Shelton goes on to add that the market was possibly “overleveraged short in the front end” and, as a result, could see a “contra-common sense rally in spreads.”

Andy Weisman of EBW Analytics has a similar view.

“With natural gas futures already at historic mid-winter lows, the rate at which prices eroded slowed last week — declining only modestly, despite another sizable week-over-week loss in projected demand,” Weisman said in a note.

“A near-term bottom could form for natural gas, with prices trying to push higher,” added Weisman.

With Some Cold Pockets On The Way, Caution May Be Best

What does this mean for the gas investor?

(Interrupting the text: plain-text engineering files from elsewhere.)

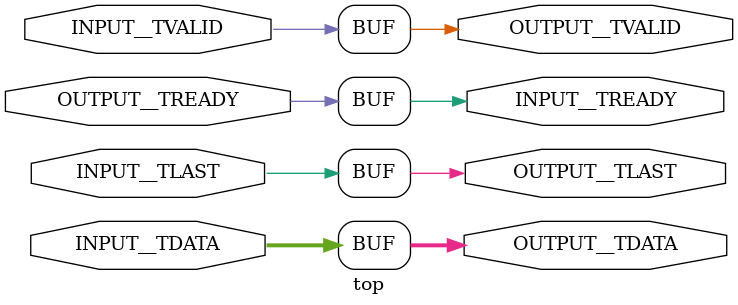
<source format=v>
/* Generated by Yosys 0.9+932 (git sha1 4072a966, gcc 7.4.0-1ubuntu1~18.04.1 -fPIC -Os) */

(* generator = "nMigen" *)
(* top =  1  *)
(* \nmigen.hierarchy  = "top" *)
module top(INPUT__TVALID, INPUT__TREADY, INPUT__TLAST, OUTPUT__TDATA, OUTPUT__TVALID, OUTPUT__TREADY, OUTPUT__TLAST, INPUT__TDATA);
  (* src = "./test_case.py:20" *)
  input [15:0] INPUT__TDATA;
  (* src = "./test_case.py:20" *)
  input INPUT__TLAST;
  (* src = "./test_case.py:20" *)
  output INPUT__TREADY;
  (* src = "./test_case.py:20" *)
  input INPUT__TVALID;
  (* src = "./test_case.py:20" *)
  output [15:0] OUTPUT__TDATA;
  (* src = "./test_case.py:20" *)
  output OUTPUT__TLAST;
  (* src = "./test_case.py:20" *)
  input OUTPUT__TREADY;
  (* src = "./test_case.py:20" *)
  output OUTPUT__TVALID;
  assign INPUT__TREADY = OUTPUT__TREADY;
  assign OUTPUT__TLAST = INPUT__TLAST;
  assign OUTPUT__TVALID = INPUT__TVALID;
  assign OUTPUT__TDATA = INPUT__TDATA;
endmodule


</source>
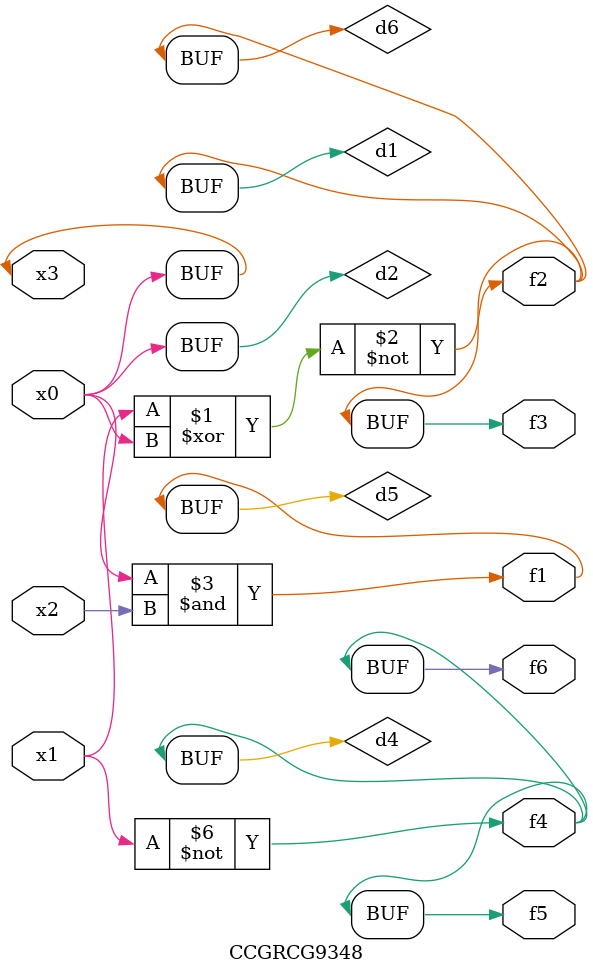
<source format=v>
module CCGRCG9348(
	input x0, x1, x2, x3,
	output f1, f2, f3, f4, f5, f6
);

	wire d1, d2, d3, d4, d5, d6;

	xnor (d1, x1, x3);
	buf (d2, x0, x3);
	nand (d3, x0, x2);
	not (d4, x1);
	nand (d5, d3);
	or (d6, d1);
	assign f1 = d5;
	assign f2 = d6;
	assign f3 = d6;
	assign f4 = d4;
	assign f5 = d4;
	assign f6 = d4;
endmodule

</source>
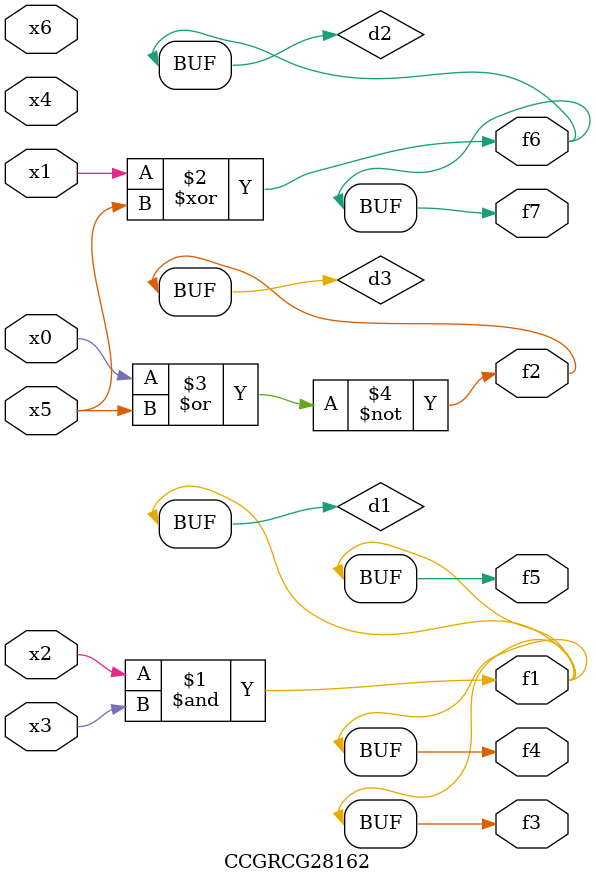
<source format=v>
module CCGRCG28162(
	input x0, x1, x2, x3, x4, x5, x6,
	output f1, f2, f3, f4, f5, f6, f7
);

	wire d1, d2, d3;

	and (d1, x2, x3);
	xor (d2, x1, x5);
	nor (d3, x0, x5);
	assign f1 = d1;
	assign f2 = d3;
	assign f3 = d1;
	assign f4 = d1;
	assign f5 = d1;
	assign f6 = d2;
	assign f7 = d2;
endmodule

</source>
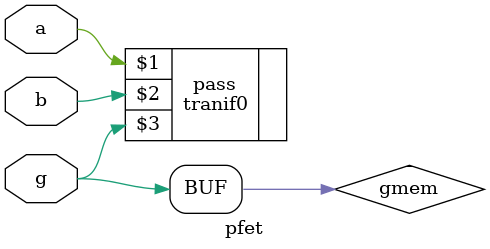
<source format=v>

module pfet (g, a, b);

	input g; 		// Gate
	inout a; 		// Source/Drain
	inout b; 		// Drain/Source

	reg gmem; 		// Gate memory

	initial begin
		gmem <= 1'b0;
	end

	always @(g) begin
		if ( g == 1'b0 || g == 1'b1 )
			gmem <= g;
		else
			gmem <= gmem;
	end

	tranif0 pass (a, b, gmem);

endmodule // nfet

</source>
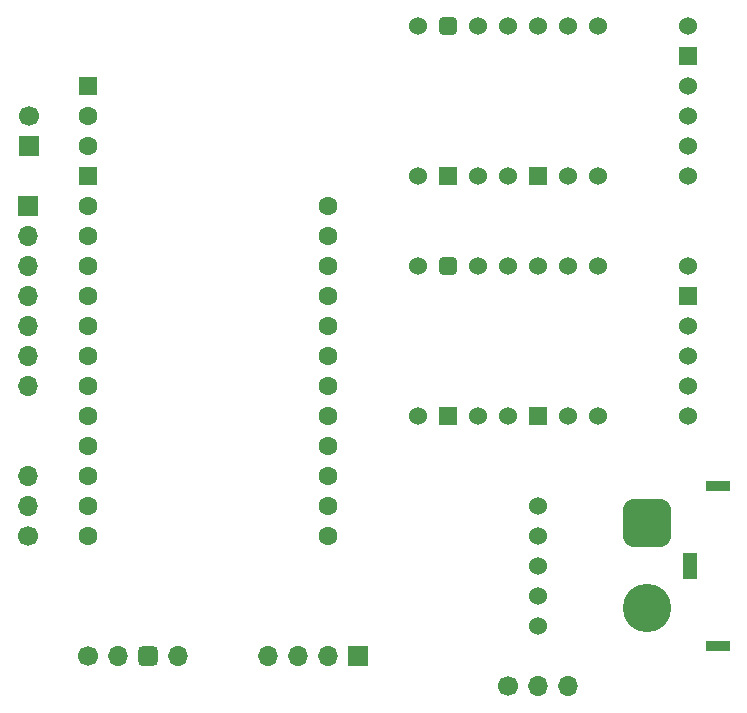
<source format=gbr>
%TF.GenerationSoftware,KiCad,Pcbnew,7.0.5-7.0.5~ubuntu22.04.1*%
%TF.CreationDate,2023-07-10T16:54:28-05:00*%
%TF.ProjectId,vango-pcb,76616e67-6f2d-4706-9362-2e6b69636164,rev?*%
%TF.SameCoordinates,Original*%
%TF.FileFunction,Soldermask,Top*%
%TF.FilePolarity,Negative*%
%FSLAX46Y46*%
G04 Gerber Fmt 4.6, Leading zero omitted, Abs format (unit mm)*
G04 Created by KiCad (PCBNEW 7.0.5-7.0.5~ubuntu22.04.1) date 2023-07-10 16:54:28*
%MOMM*%
%LPD*%
G01*
G04 APERTURE LIST*
G04 Aperture macros list*
%AMRoundRect*
0 Rectangle with rounded corners*
0 $1 Rounding radius*
0 $2 $3 $4 $5 $6 $7 $8 $9 X,Y pos of 4 corners*
0 Add a 4 corners polygon primitive as box body*
4,1,4,$2,$3,$4,$5,$6,$7,$8,$9,$2,$3,0*
0 Add four circle primitives for the rounded corners*
1,1,$1+$1,$2,$3*
1,1,$1+$1,$4,$5*
1,1,$1+$1,$6,$7*
1,1,$1+$1,$8,$9*
0 Add four rect primitives between the rounded corners*
20,1,$1+$1,$2,$3,$4,$5,0*
20,1,$1+$1,$4,$5,$6,$7,0*
20,1,$1+$1,$6,$7,$8,$9,0*
20,1,$1+$1,$8,$9,$2,$3,0*%
G04 Aperture macros list end*
%ADD10C,1.524000*%
%ADD11R,1.524000X1.524000*%
%ADD12RoundRect,0.381000X0.381000X-0.381000X0.381000X0.381000X-0.381000X0.381000X-0.381000X-0.381000X0*%
%ADD13R,1.700000X1.700000*%
%ADD14O,1.700000X1.700000*%
%ADD15C,1.700000*%
%ADD16R,1.600000X1.600000*%
%ADD17C,1.600000*%
%ADD18R,2.000000X0.900000*%
%ADD19RoundRect,1.025000X-1.025000X1.025000X-1.025000X-1.025000X1.025000X-1.025000X1.025000X1.025000X0*%
%ADD20C,4.100000*%
%ADD21R,1.300000X2.300000*%
%ADD22RoundRect,0.425000X0.425000X-0.425000X0.425000X0.425000X-0.425000X0.425000X-0.425000X-0.425000X0*%
G04 APERTURE END LIST*
D10*
%TO.C,U2*%
X86360000Y-109220000D03*
X86360000Y-106680000D03*
X86360000Y-104140000D03*
X86360000Y-101600000D03*
X86360000Y-99060000D03*
%TD*%
%TO.C,U3*%
X76200000Y-71120000D03*
D11*
X78740000Y-71120000D03*
D10*
X81280000Y-71120000D03*
X83820000Y-71120000D03*
D11*
X86360000Y-71120000D03*
D10*
X88900000Y-71120000D03*
X91440000Y-71120000D03*
X76200000Y-58420000D03*
D12*
X78740000Y-58420000D03*
D10*
X81280000Y-58420000D03*
X83820000Y-58420000D03*
X86360000Y-58420000D03*
X88900000Y-58420000D03*
X91440000Y-58420000D03*
%TD*%
D13*
%TO.C,J4*%
X43180000Y-73660000D03*
D14*
X43180000Y-76200000D03*
X43180000Y-78740000D03*
X43180000Y-81280000D03*
X43180000Y-83820000D03*
X43180000Y-86360000D03*
X43180000Y-88900000D03*
%TD*%
D10*
%TO.C,U5*%
X99060000Y-58420000D03*
D11*
X99060000Y-60960000D03*
D10*
X99060000Y-63500000D03*
X99060000Y-66040000D03*
X99060000Y-68580000D03*
X99060000Y-71120000D03*
%TD*%
%TO.C,U4*%
X99060000Y-78740000D03*
D11*
X99060000Y-81280000D03*
D10*
X99060000Y-83820000D03*
X99060000Y-86360000D03*
X99060000Y-88900000D03*
X99060000Y-91440000D03*
%TD*%
D15*
%TO.C,J5*%
X43180000Y-101600000D03*
D14*
X43180000Y-99060000D03*
X43180000Y-96520000D03*
%TD*%
D10*
%TO.C,U1*%
X76200000Y-91440000D03*
D11*
X78740000Y-91440000D03*
D10*
X81280000Y-91440000D03*
X83820000Y-91440000D03*
D11*
X86360000Y-91440000D03*
D10*
X88900000Y-91440000D03*
X91440000Y-91440000D03*
X76200000Y-78740000D03*
D12*
X78740000Y-78740000D03*
D10*
X81280000Y-78740000D03*
X83820000Y-78740000D03*
X86360000Y-78740000D03*
X88900000Y-78740000D03*
X91440000Y-78740000D03*
%TD*%
D16*
%TO.C,A1*%
X48260000Y-63500000D03*
D17*
X48260000Y-66040000D03*
X48260000Y-68580000D03*
D16*
X48260000Y-71120000D03*
D17*
X48260000Y-73660000D03*
X48260000Y-76200000D03*
X48260000Y-78740000D03*
X48260000Y-81280000D03*
X48260000Y-83820000D03*
X48260000Y-86360000D03*
X48260000Y-88900000D03*
X48260000Y-91440000D03*
X48260000Y-93980000D03*
X48260000Y-96520000D03*
X48260000Y-99060000D03*
X48260000Y-101600000D03*
X68580000Y-101600000D03*
X68580000Y-99060000D03*
X68580000Y-96520000D03*
X68580000Y-93980000D03*
X68580000Y-91440000D03*
X68580000Y-88900000D03*
X68580000Y-86360000D03*
X68580000Y-83820000D03*
X68580000Y-81280000D03*
X68580000Y-78740000D03*
X68580000Y-76200000D03*
X68580000Y-73660000D03*
%TD*%
D18*
%TO.C,J1*%
X101600000Y-97390000D03*
X101600000Y-110890000D03*
D19*
X95600000Y-100540000D03*
D20*
X95600000Y-107740000D03*
D21*
X99250000Y-104140000D03*
%TD*%
D15*
%TO.C,J2*%
X48260000Y-111760000D03*
D14*
X50800000Y-111760000D03*
D22*
X53340000Y-111760000D03*
D14*
X55880000Y-111760000D03*
%TD*%
D13*
%TO.C,J3*%
X71120000Y-111760000D03*
D14*
X68580000Y-111760000D03*
X66040000Y-111760000D03*
X63500000Y-111760000D03*
%TD*%
D15*
%TO.C,SW1*%
X83820000Y-114300000D03*
D14*
X86360000Y-114300000D03*
X88900000Y-114300000D03*
%TD*%
D15*
%TO.C,J6*%
X43285242Y-66040000D03*
D13*
X43285242Y-68580000D03*
%TD*%
M02*

</source>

It means being more cautious moving forward as this may not necessarily be a one-way trade for gas yet, said Dominick Chirichella, director of risk and trading at New York’s Energy Management Institute.

Chirichella said there were still pockets of chill that gas bears have to contend with in the coming weeks, and that could keep the market bobbing at around the key $1.80 support.

“Temperatures look to be below-normal to well-below-normal across the West and North Central U.S. for days 11-15,” Chirichella said. “The coldest temperatures overall should be in the northern Plains and interior Northwest.”

While above-normal temperatures will occur across the Southeast, “there will still be a dividing line between these two air masses from Texas through New England,” he said. “Temperatures will shift warmer or colder depending on where this boundary goes.”